◆ Trecho ◆
Além disso, a característica abstrata do tachismo acentua a descrença em
relação à racionalidade ocidental e à civilização tecnológica,
celebradas pelas vanguardas no começo do século XX. As grandes
filosofias da crise, em especial o existencialismo de Jean-Paul Sartre,
dão o tom daquela época no plano das ideias, reverberando nas artes de
modo geral. O novo exame crítico dos movimentos artísticos da primeira
metade do século XX dirige o foco dos novos artistas para o cubismo, que
também é uma influência ao tachismo como decomposição. Mas esta
decomposição, no caso do tachismo, deve ser explosiva, refletindo-se no
rompimento radical da forma até então imposta, longe da decomposição
analítica como querem Pablo Picasso e Georges Braque. A ênfase na
característica gestual do tachismo coloca-se como uma tentativa de
ultrapassagem tanto dos conteúdos realistas quanto dos formalismos
geométricos.

◆ Registros fornecidos ◆
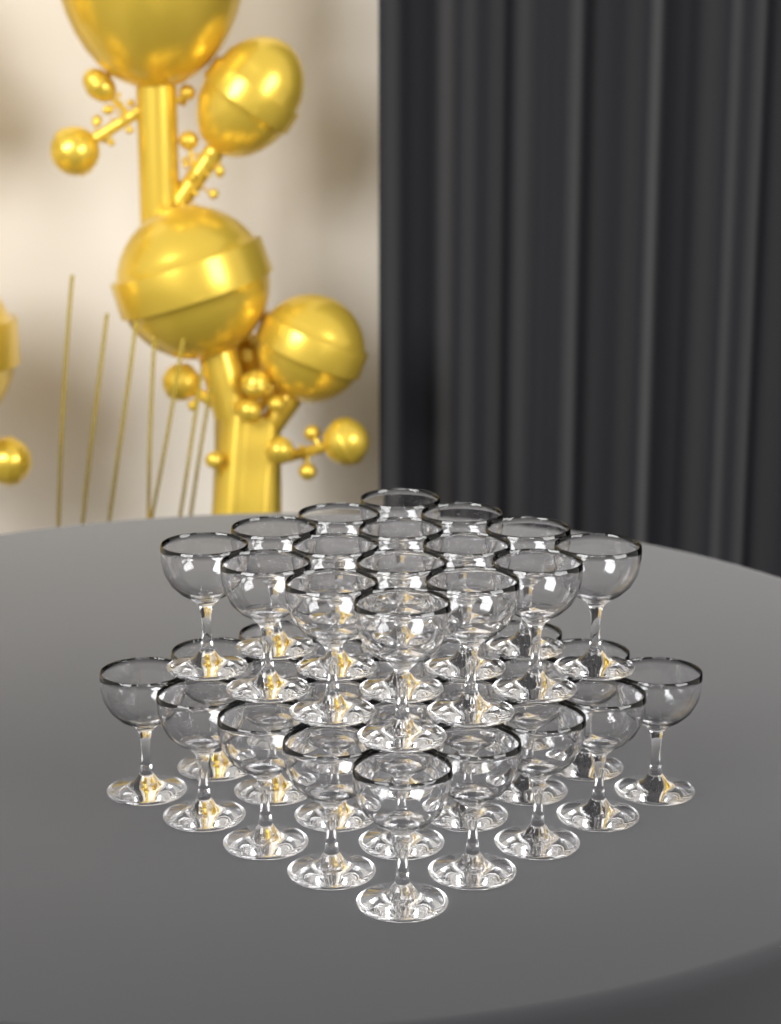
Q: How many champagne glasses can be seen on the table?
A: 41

...

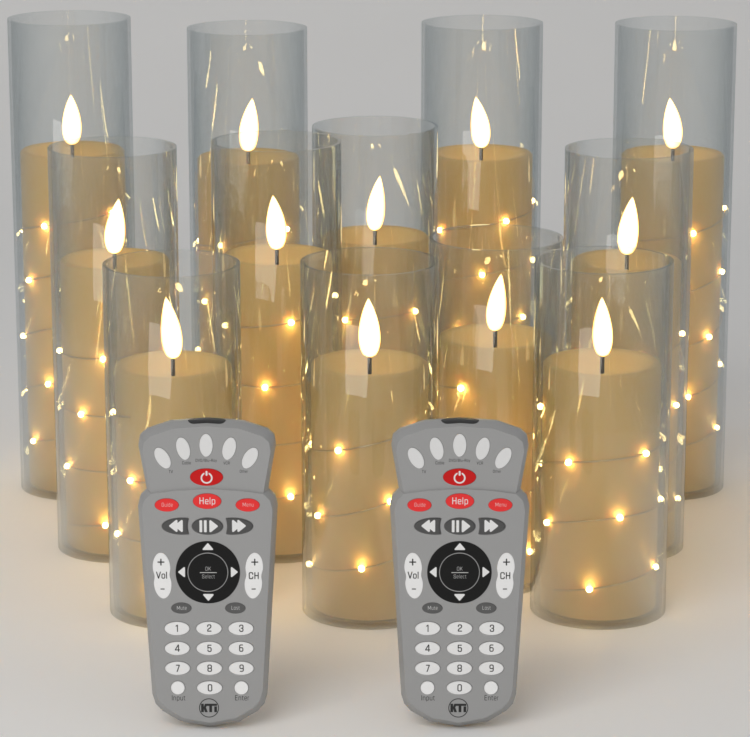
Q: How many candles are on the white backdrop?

--

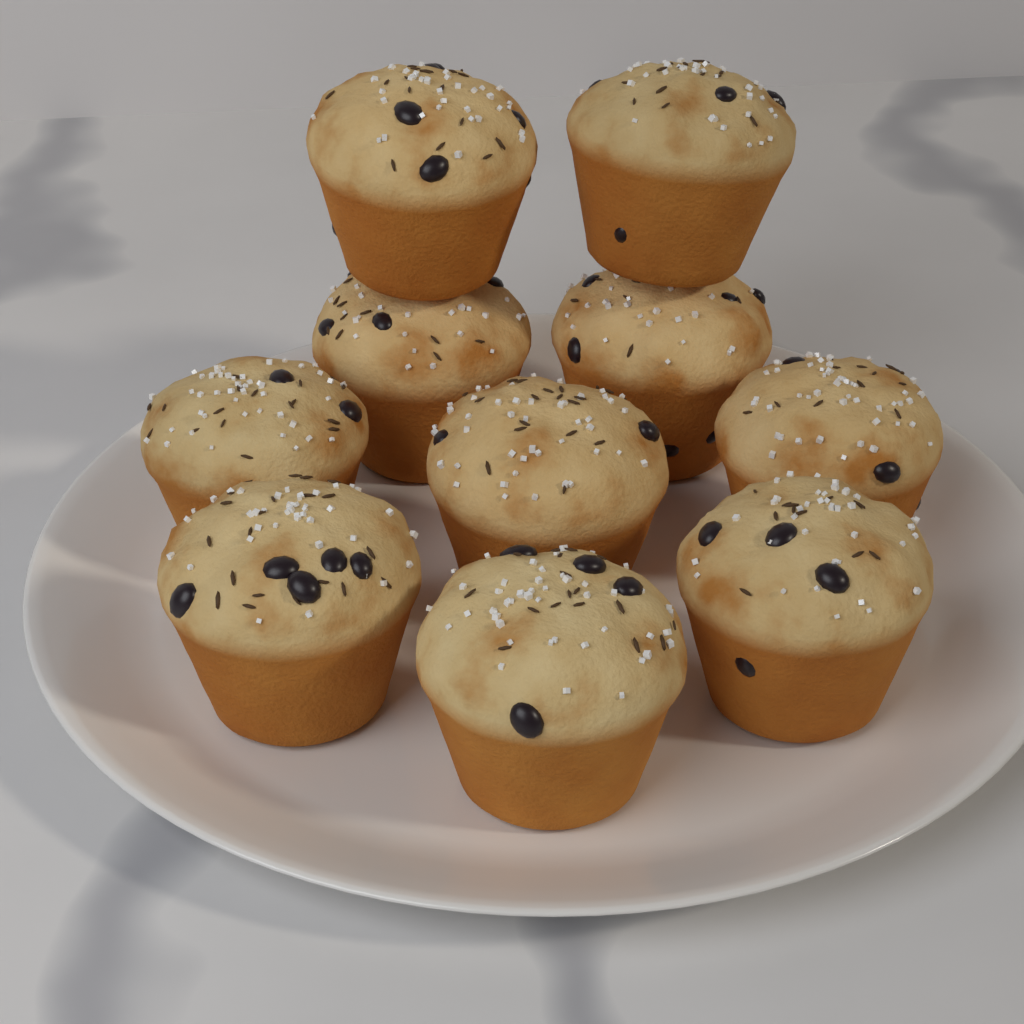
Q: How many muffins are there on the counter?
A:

◆ Tarefa curta 1 ◆
No trecho sobre o tachismo, qual filosofia da crise é citada em especial?
◆ Tarefa curta 2 ◆
Prossiga o trecho sobre o tachismo depois da última frase.

◆ Resposta 1 ◆
O existencialismo de Jean-Paul Sartre.

◆ Resposta 2 ◆
FAUTRIER, Jean. Grandes Etendues |
Em pintores como Hans Hartung e Pierre Jean
Louis Soulages, observa-se a recusa da fórmula racionalista pela
pintura apoiada no gesto. O conhecimento deriva da ação e esta se
apresenta pelo traço decidido do artista que abre e bloqueia espaços na
superfície da tela com o auxílio de linhas e borrões, negros e grossos,
que deixam entrever o fundo por pequenas frestas e intervalos. Em outros
pintores, a ênfase da pesquisa recai preferencialmente sobre a matéria,
como nos franceses Jean Fautrier e Jean Dubuffet, e nos trabalhos do
italiano Alberto Burri e do catalão Antoni Tàpies. Fautrier se
singulariza pelo desenvolvimento de uma técnica própria, que consiste em
pintar uma camada de tinta sobre a outra, com a qual ele obtém espessos
empastes. Sua série mais famosa, Reféns, 1943 nasce da experiência como
refugiado, quando assiste aos fuzilamentos dos prisioneiros de guerra
pelos alemães.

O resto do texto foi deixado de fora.